An example of a lower-tier market benefitting from the rising economy is Charleston, SC, where some 22% of employers plan to increase hiring in the coming year, said Jeremy N. Willits, principal and managing director, office and investment services for Avison Young.
"This is of little surprise to office developers and owners who are witnessing declining vacancy and rising rents, Office vacancy rates in the high-demand submarkets of Mount Pleasant and Peninsula Charleston have reached near zero status."
In fact, owners of well-positioned office properties are welcoming vacancies that give them an opportunity to re-tenant the space at higher rates,” Willits said, "and tenants who insist on prime Class A locations and amenities have very few choices left in th emarket right now," adding that investors are met with multiple offers for office properties, most of which never reach the open market.
“The result will be sharp increases in asking office rents in 2015 while market forces race to develop new buildings to catch up with the surge in demand,” he added.

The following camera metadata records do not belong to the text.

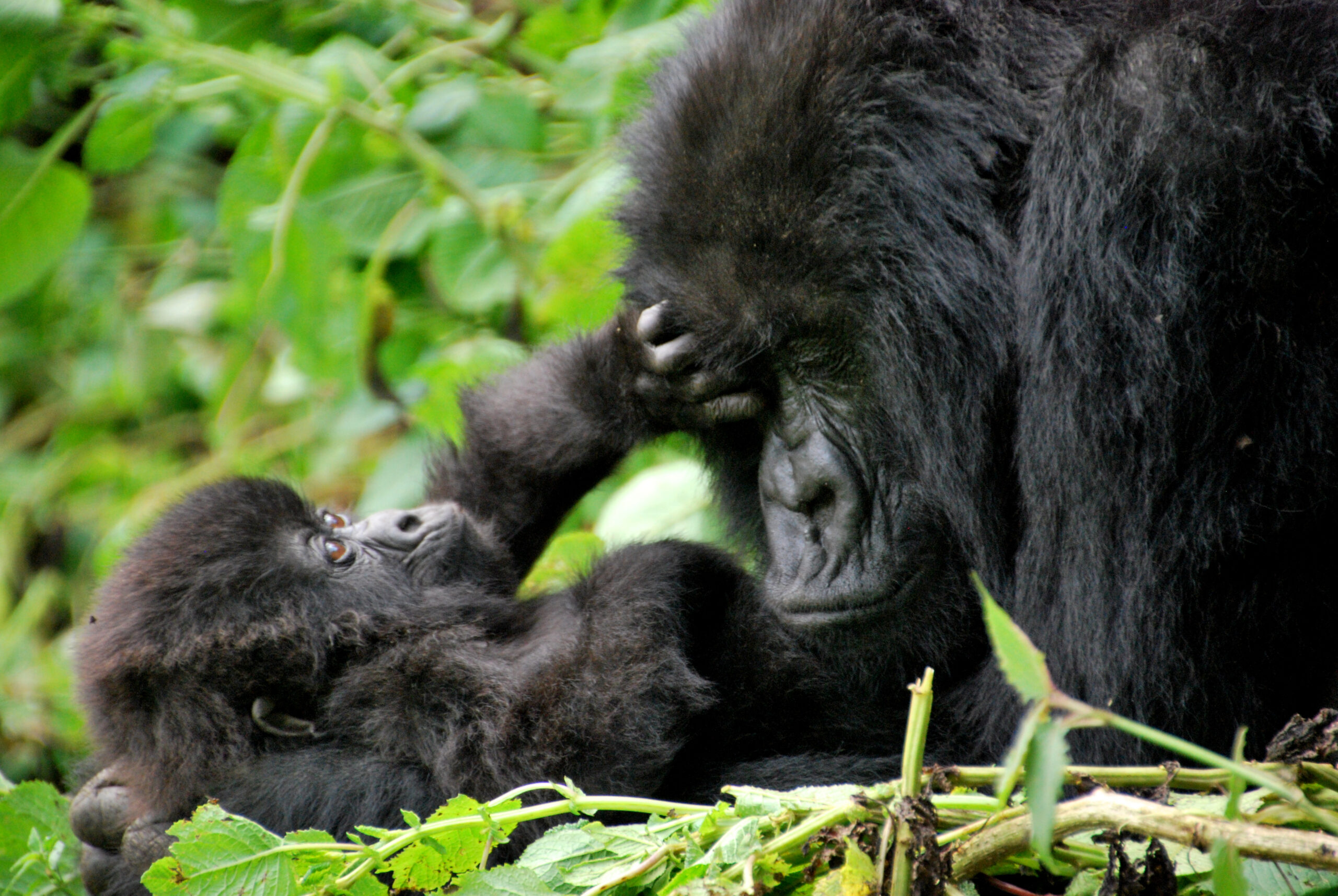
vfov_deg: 3.4
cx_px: 669
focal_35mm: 405
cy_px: 448
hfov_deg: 5.1
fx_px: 15071
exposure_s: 1/200
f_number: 6.3
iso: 800
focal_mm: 270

Increasingly, the focus is expected to shift to redevelopment and repositioning of older Class B buildings versus ground-up office development in the coming year.
"The push for creative or lifestyle office is no longer a fad but here to stay," said AY's Vittone. "Not only are investors/developers seeking to reposition Class B office product, but many are seeking antiquated, low-clear industrial buildings with decent parking as creative office conversions."
In Silicon Valley, where Class A office space trades at a premium after large tech companies like Google and LinkedIn scooped up huge blocks of space, "we’ve also seen startups take the single and two-story R&D product and convert it to a lower-cost but still very nice alternative product," Gabrielson added.
Lending terms will get more aggressive for office development and acquisition over the next 12 months.
"There is a backlog of equity and debt chasing deals in the marketplace. Lenders need to get money out and I would not be surprised to see credit spreads tighten anywhere from 10 to 25 basis points," Vittone added.